Supplied text section start

By: Vanessa Silverman

Wednesday, June 22, 2011

Mother Theresa Resource Centre

Saturday began at the Mother Theresa Resource Centre; a place for children to spend time with planned activities, like games, and resources for academic studies on Mondays, Wednesdays, and Fridays. On Saturdays, there is a food program that distributes meals for those in attendance. The Centre is located in Monarch, which is an area where poverty is prevalent. It is one of the poorer communities in Francistown. This was made evident when we were told that this was the first and more likely the last meal for these children today, making Saturdays’ meal program a necessity.
As we pulled in, there were kids everywhere, but we found out that there were fewer kids than usual.  We began in the building talking to Mike, who is in the Peace Corps; he is the “man in charge” of the Centre.  At the time, they were repairing the roof and ceiling from where a storm banged it up back in October, and in the other room there were students from John MacKenzie—a school—drawing and preparing to paint a mural on the wall. 
From there, we went out to watch the younger children play games; their spirit is impossible to fail to notice.  They were corralled into two teams, bounded together by a rope they held up; then we (Leah, Vanessa, and I) were divided into the teams.  Vanessa and Leah were on the same team, and I was a loner; the kids, like all kids and pretty much everyone in Botswana, did not have a problem staring.  It never bothers me when children stare though; they are just curious.
 Seeing a real, live white girl in person is probably a rare occurrence for them.  However, they were all very, very sweet; some would stare and smile, others would stand close to me and we would talk, and still there were a few who were brave enough to hug me without any previous glances or interactions.  More specifically, there was one girl who was all about me:  she would hug me, hold my hand, poke and prod, and even hang on me.  She was absolutely adorable and filled with love and friendliness; after she noticed my hair, she was greatly fascinated by it.  At one point, one of the older girls came and stood closer to me; I smiled at her, but I failed to pick up on the fact that she wanted to talk but was too scared to begin the conversation.  She then retreated to her previous placement further away. After her retreat, I picked up on her social cue.  Luckily, she later returned.

Supplied text section end
Data for analysis section start

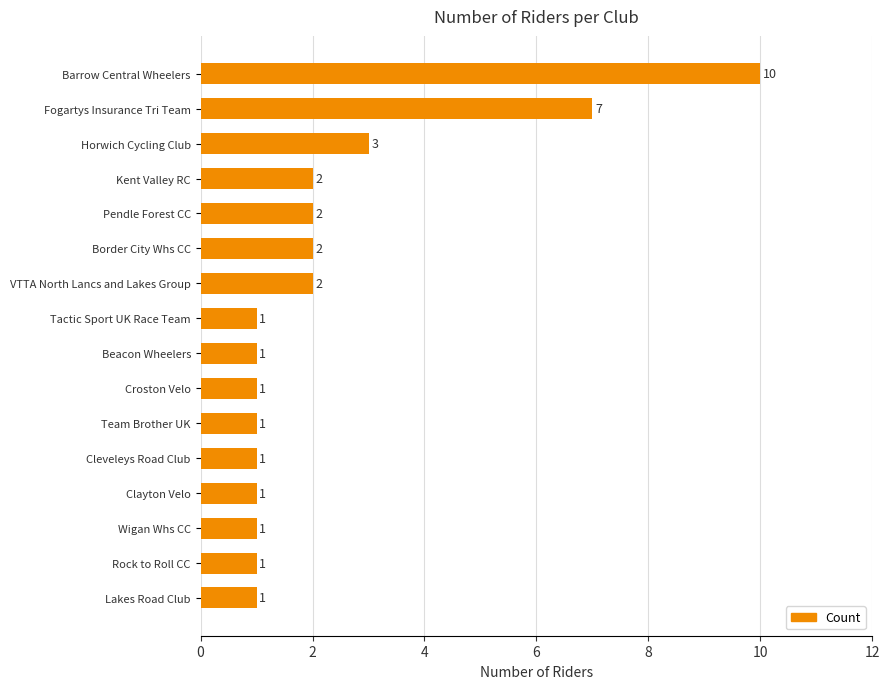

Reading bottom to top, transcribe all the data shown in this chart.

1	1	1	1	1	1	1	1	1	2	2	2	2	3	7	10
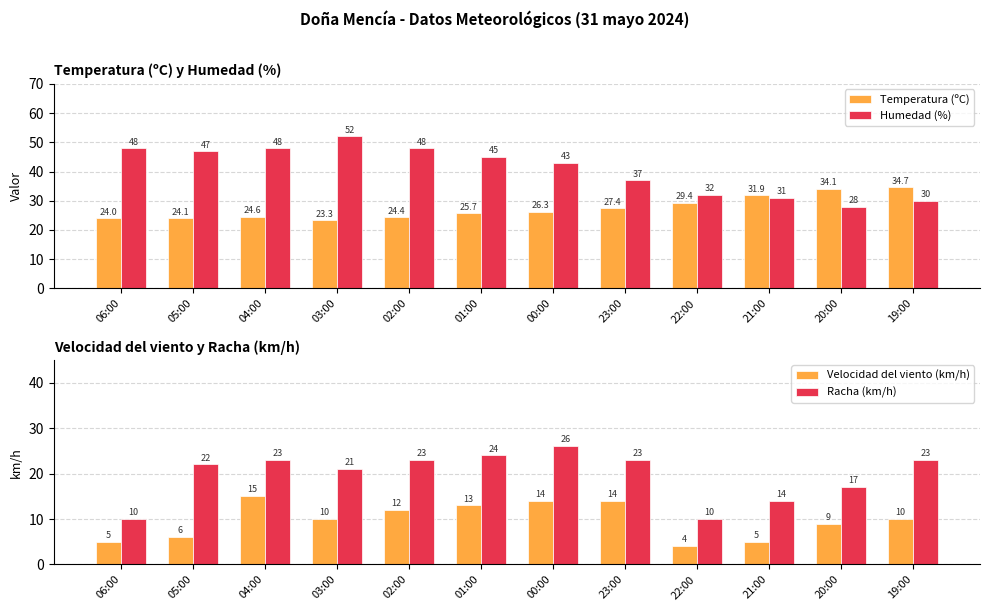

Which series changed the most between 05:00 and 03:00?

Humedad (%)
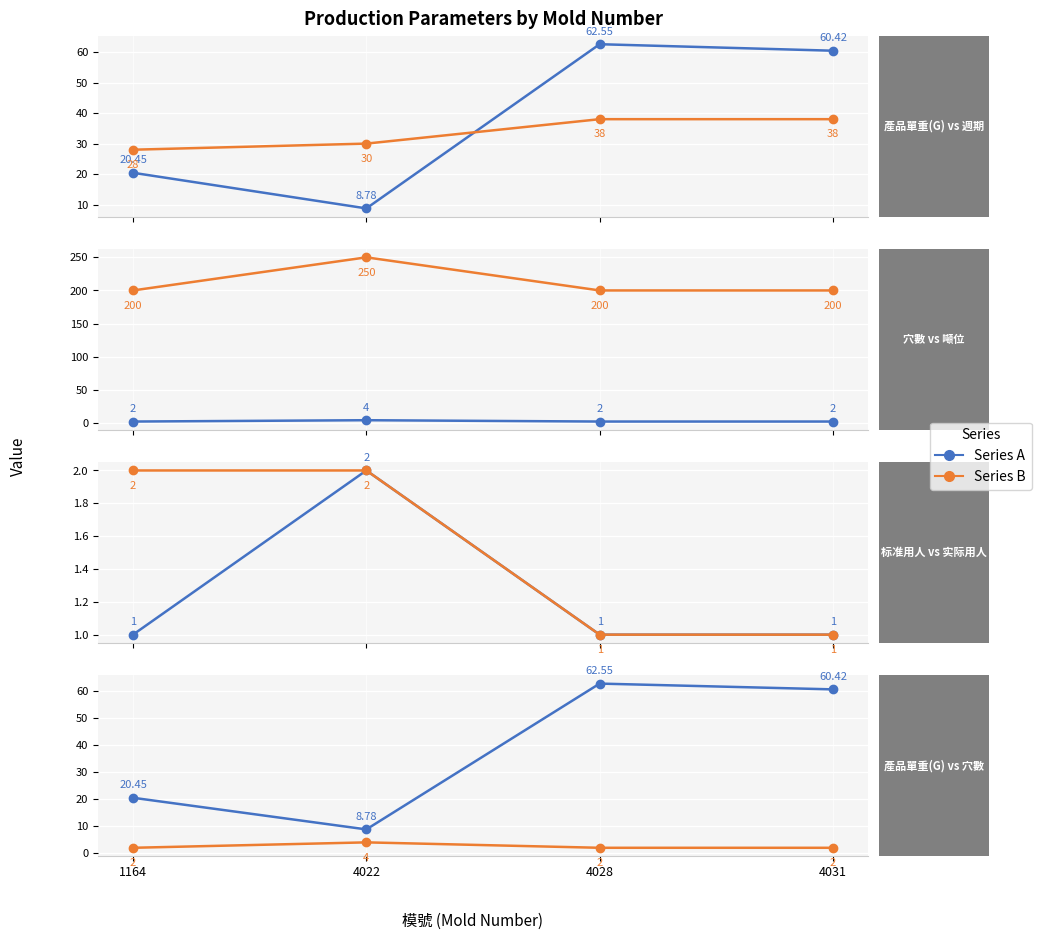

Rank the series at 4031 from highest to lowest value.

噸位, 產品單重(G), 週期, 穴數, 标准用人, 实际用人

Data for analysis section end
Data for analysis section start

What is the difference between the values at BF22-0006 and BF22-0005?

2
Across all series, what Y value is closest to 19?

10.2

Data for analysis section end
Data for analysis section start

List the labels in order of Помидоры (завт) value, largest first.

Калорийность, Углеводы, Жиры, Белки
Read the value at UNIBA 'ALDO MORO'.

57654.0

Data for analysis section end

Problem requirements - From the post about the Mother Theresa Resource Centre, extract the passage starting with "As we pulled" and going on through "on the wall.". The listing has nothing to do with the post about the Mother Theresa Resource Centre.

Result for this task -
As we pulled in, there were kids everywhere, but we found out that there were fewer kids than usual.  We began in the building talking to Mike, who is in the Peace Corps; he is the “man in charge” of the Centre.  At the time, they were repairing the roof and ceiling from where a storm banged it up back in October, and in the other room there were students from John MacKenzie—a school—drawing and preparing to paint a mural on the wall.